Court Rules that LinkedIn Cannot Stop Third Party Data Scraping of Public Information

In a case that could have significant implications in the digital sector, LinkedIn has lost an appeal to stop a third party company from scraping user profiles in order to gather publicly available information en masse, and use that to build its own analytics engine.

As explained by Reuters:

"The 9th U.S. Circuit Court of Appeals let stand an August 2017 preliminary injunction that required LinkedIn, to give hiQ Labs Inc. access to publicly available member profiles. The 3-0 decision by the San Francisco appeals court sets back Silicon Valley’s battle against “data scraping,” or extracting information from social media accounts or websites, which critics say can equate to theft or violate users’ privacy."

hiQ Labs uses LinkedIn profile information in order to build data profiles which can predict when an employee is more likely to leave a company.

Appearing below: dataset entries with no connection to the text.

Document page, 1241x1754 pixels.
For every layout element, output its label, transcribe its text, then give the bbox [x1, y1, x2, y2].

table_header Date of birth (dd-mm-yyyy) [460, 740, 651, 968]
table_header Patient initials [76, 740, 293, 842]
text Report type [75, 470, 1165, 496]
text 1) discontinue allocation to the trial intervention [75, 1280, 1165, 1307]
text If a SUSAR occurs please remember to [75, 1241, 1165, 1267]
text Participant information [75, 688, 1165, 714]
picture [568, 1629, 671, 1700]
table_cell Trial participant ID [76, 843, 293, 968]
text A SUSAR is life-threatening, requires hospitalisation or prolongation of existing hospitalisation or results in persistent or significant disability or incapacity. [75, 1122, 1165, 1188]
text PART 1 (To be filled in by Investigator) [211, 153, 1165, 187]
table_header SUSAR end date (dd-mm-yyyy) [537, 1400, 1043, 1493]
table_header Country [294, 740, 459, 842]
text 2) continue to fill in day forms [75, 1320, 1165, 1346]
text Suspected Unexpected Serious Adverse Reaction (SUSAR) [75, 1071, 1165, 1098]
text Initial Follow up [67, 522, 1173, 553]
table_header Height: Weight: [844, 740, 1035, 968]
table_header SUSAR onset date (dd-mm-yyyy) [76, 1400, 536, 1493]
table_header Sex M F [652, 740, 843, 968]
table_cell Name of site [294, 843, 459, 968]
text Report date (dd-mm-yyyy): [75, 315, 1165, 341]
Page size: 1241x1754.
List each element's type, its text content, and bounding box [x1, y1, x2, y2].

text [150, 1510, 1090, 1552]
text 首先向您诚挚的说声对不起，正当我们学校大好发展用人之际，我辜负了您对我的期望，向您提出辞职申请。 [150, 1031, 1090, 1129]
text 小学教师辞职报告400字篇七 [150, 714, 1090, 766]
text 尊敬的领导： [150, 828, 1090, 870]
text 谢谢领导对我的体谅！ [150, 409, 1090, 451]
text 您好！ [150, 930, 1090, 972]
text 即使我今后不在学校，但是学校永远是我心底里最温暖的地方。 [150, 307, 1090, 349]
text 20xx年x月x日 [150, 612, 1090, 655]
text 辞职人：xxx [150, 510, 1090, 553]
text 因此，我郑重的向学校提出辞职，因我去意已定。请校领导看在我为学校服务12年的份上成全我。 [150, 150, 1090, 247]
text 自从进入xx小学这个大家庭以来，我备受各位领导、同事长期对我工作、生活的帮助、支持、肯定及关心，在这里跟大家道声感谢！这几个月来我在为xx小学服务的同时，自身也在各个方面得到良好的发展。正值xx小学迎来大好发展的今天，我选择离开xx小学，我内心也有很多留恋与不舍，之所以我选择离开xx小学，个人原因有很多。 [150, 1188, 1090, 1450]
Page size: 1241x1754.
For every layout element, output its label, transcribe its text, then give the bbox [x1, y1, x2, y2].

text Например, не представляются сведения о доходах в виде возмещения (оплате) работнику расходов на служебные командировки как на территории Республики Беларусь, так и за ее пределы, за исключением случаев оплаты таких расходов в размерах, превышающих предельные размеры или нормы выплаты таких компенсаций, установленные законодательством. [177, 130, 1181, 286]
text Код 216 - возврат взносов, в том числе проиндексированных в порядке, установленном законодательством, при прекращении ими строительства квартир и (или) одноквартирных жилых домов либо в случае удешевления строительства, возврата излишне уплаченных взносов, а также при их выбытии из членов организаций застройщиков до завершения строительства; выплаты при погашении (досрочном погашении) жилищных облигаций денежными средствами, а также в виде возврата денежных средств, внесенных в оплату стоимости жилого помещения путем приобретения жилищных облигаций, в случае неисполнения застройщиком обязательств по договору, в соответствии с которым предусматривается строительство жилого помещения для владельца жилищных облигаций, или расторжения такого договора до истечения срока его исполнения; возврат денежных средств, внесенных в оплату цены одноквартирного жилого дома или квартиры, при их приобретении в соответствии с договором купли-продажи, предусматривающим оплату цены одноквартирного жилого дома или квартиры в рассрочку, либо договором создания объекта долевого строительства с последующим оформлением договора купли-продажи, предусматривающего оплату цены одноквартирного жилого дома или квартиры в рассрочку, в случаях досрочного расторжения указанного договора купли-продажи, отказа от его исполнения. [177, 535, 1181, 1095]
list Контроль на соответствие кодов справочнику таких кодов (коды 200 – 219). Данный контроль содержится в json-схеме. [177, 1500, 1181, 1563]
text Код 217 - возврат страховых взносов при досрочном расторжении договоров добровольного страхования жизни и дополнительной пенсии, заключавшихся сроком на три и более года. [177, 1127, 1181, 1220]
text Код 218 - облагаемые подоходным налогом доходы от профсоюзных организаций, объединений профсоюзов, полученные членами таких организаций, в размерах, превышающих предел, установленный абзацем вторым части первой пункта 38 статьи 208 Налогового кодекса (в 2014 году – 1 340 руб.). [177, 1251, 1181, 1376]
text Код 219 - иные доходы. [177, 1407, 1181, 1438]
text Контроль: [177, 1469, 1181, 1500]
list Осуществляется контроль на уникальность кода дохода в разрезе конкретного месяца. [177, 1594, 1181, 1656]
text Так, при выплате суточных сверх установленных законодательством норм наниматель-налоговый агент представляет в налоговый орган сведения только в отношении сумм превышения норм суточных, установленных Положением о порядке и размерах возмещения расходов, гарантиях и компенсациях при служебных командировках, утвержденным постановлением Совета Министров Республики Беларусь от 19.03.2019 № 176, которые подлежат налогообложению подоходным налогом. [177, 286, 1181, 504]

"hiQ’s retention platform scours the web for any publicly available information about a company’s employees and then its data science engine extracts strong signals from that noise that indicate someone may be a flight risk. Based on the statistical patterns observed across hundreds of thousands of employees, powerful machine learning models then assign each of those employees a risk score: high (red), medium (yellow), or low (green). Companies are able to pinpoint with laser-like accuracy the employees that are highest risk, focus retention efforts on those employees, and keep them engaged and contributing happily to the organization."

Essentially, hiQ's system tracks employee activity, largely based on their LinkedIn profile and presence, and then matches it against other data points that align with likely staff movement. And given the cost of hiring and training new employees, you can see why such an app would have appeal - but LinkedIn, which is generally very protective of its data, views this is essentially "piggybacking" off of its service in order to, in some views, "steal" its traffic.

If other providers are going to profit of its platform, it makes sense that LinkedIn would be seeking to stop such, but the court decision in this case could also set a precedent that scraping of publicly posted information, regardless of where it's sourced, is a valid model. And that could open up many more cases along similar lines.

As you may recall, back in February, Twitter upset many third-party platforms by implementing new restrictions on its API usage. Those changes saw a range of well known Twitter apps go down - but under the legal terms of this finding, those platforms may actually have a case to continue their usage, depending on how its interpreted. Instagram has also been cutting off third-party providers as it seeks to impose tighter controls. This case could re-open the doors for some of these apps to get re-connected - changes to APIs are different to publicly posted information. But if companies are now allowed to build their own tools that scrape public info, that could lead to new complications.

The social platforms themselves, of course, have been seeking to tighten such access in the wake of the Cambridge Analytica scandal at Facebook. Facebook, for years, had granted data access to academic organizations and the like, till it found out that some of those groups were onselling the same for a significant profit, and for nefarious purpose. That's triggered an industry-wide squeeze on such insights - but if it's posted publicly, and outsiders can access it, maybe, according to this case, they will now be allowed to do so.

It's a small case that doesn't seem to bear any significant impacts - and as noted, the platforms can implement API restrictions and the like to make it more difficult. But the crux of this finding is that if users are posting information publicly, they're essentially inviting others to view, and use it. Does LinkedIn have the right to restrict that, even if does originate from its platform?

And if LinkedIn can't restrict such, what does that mean for future data scandals and the like - is LinkedIn then responsible if the same information is used for, say, targeting people with more specific political ads based on their career movements and likely leanings?

It's not clear cut, and there are a lot of implications tied into a seemingly minor legal case.

It'll be interesting to see how it plays out moving forward.